There is still much uncertainty in this area of law with respect to how U.S. courts will analyze the relevant factors in determining whether disclosure is warranted. A question also remains as to how federal agencies such as the SEC will work with countries such as the PRC to address these concerns. In addition, companies faced with a subpoena or other document request that is directed toward records located in a foreign jurisdiction may find themselves in the proverbial catch-22—deciding whether to produce the requested documents and information, while facing potential civil and criminal penalties under Chinese or other foreign law, or to withhold the requested documents and information, while facing possible contempt liability and other civil sanctions levied by U.S. courts. Nonetheless, for companies with branch offices or clients abroad, it is important, to protect their interests and those of their clients, to recognize when foreign law might need to be taken into consideration.
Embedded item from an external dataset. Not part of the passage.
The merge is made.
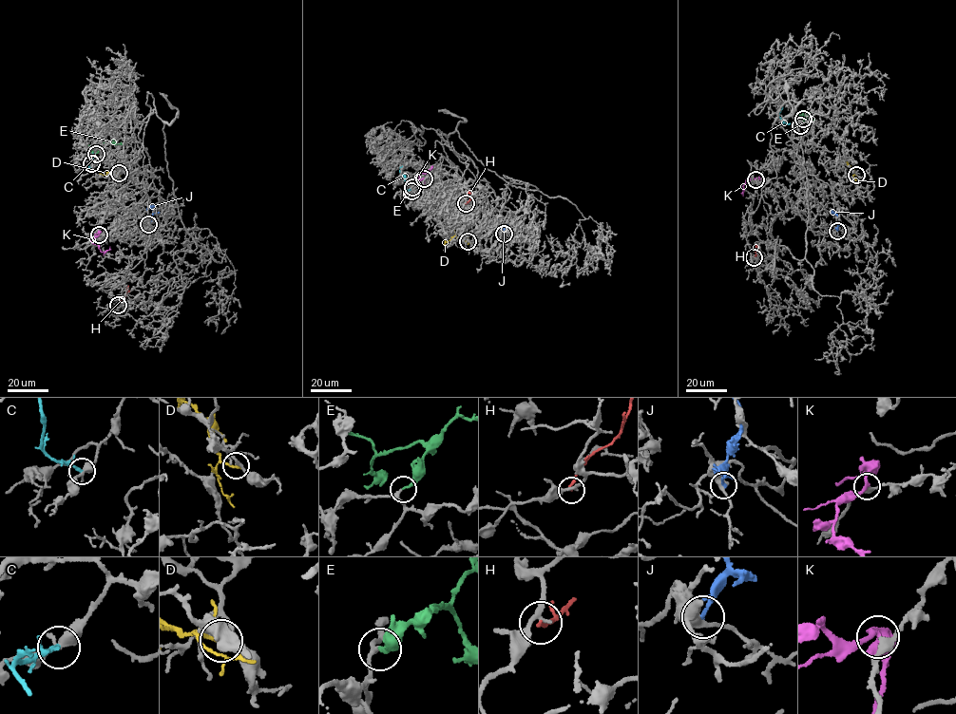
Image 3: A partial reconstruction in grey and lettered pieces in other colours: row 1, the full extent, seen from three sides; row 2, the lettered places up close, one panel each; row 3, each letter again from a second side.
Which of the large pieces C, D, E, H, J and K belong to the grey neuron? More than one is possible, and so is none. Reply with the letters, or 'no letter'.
E, K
1 PRC Law on the Protection of State Secrets, Art. 8.
2 Archives Law of the People’s Republic of China, Art. 2.
4 Id., Art. 3. Under the Archives Law, unauthorized disclosure of Archives may result in criminal liability. Id., Arts. 24, 25.
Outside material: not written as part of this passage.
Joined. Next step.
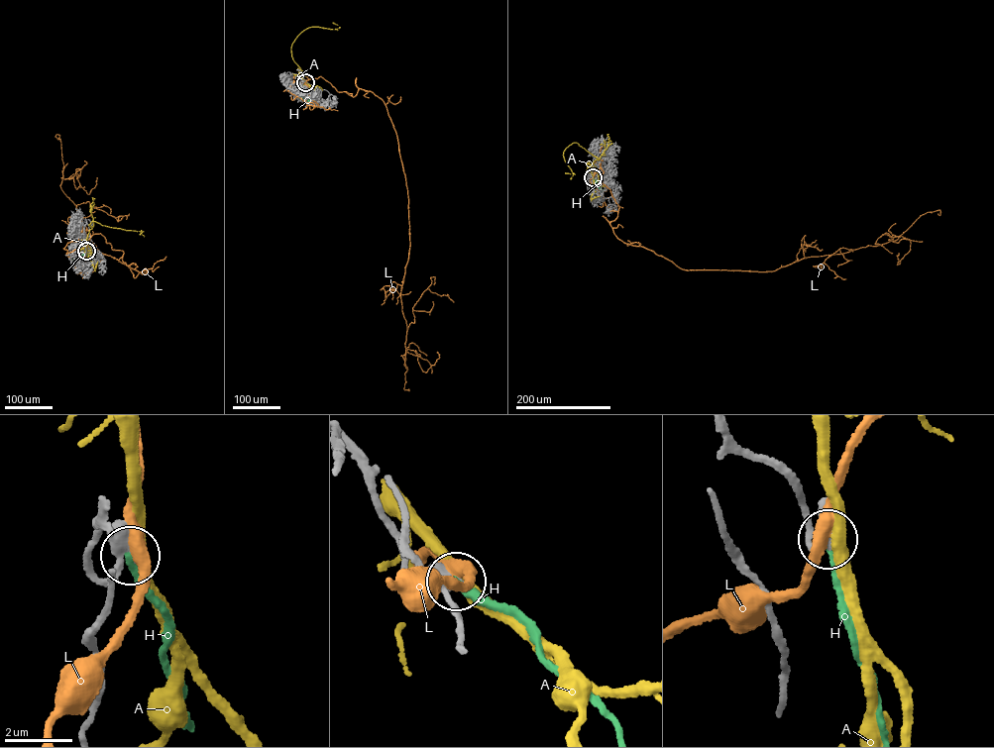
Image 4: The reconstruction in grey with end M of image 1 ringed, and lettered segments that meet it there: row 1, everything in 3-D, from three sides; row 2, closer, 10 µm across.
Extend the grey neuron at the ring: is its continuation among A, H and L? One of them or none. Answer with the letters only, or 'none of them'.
H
5 PRC Law on Certified Public Accountants, Art. 19. Also, the Regulations on Strengthening the Protection of Secrets and Archive Management relating to Issuance and Listing of Securities Overseas, promulgated on October 20, 2009, provide that audit work papers must be stored in China and strictly prohibit their production to people or entities outside of China without express approval from the necessary Chinese authorities.
6 See SEC v. Deloitte Touche Tohmatsu CPA, Ltd., 1:11-mc-00512-GK-DAR, Document No. 1.
7 Id., Document No. 10.
9 Id., Document No. 14.
10 Id., Document No. 22.
11 Restatement (Third) of Foreign Relations Law § 442(1)(c).
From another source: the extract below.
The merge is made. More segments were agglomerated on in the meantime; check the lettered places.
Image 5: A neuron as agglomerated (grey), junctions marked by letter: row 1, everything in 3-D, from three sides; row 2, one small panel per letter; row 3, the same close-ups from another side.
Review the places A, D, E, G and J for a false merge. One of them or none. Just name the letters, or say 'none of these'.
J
12 See Richmark Corp. v. Timber Falling Consultants, 952 F.2d 1468, 1476 (9th Cir. 1992) (The balance of the national interests is “the most important factor. We must assess the interests of each nation in requiring or prohibiting disclosure, and determine whether disclosure would ‘affect important substantive policies or interests’ of either the United States or the PRC”) (citing Restatement (Third) of Foreign Relations Law § 442, comment c).
13 Gucci America, Inc. v. Weixing Li, No. 10 Civ. 4974 (RJS), 2011 WL 6156936, at *5 (S.D.N.Y. Aug. 23, 2011); see also Tiffany LLC v. Andrew, 276 F.R.D. 143, 160 (S.D.N.Y. 2011) (“There is no evidence in the record that the Banks are acting in bad faith . . . . [Indeed,] [t]he fact that the Banks chose to object to the subpoenas . . . does not indicate bad faith”).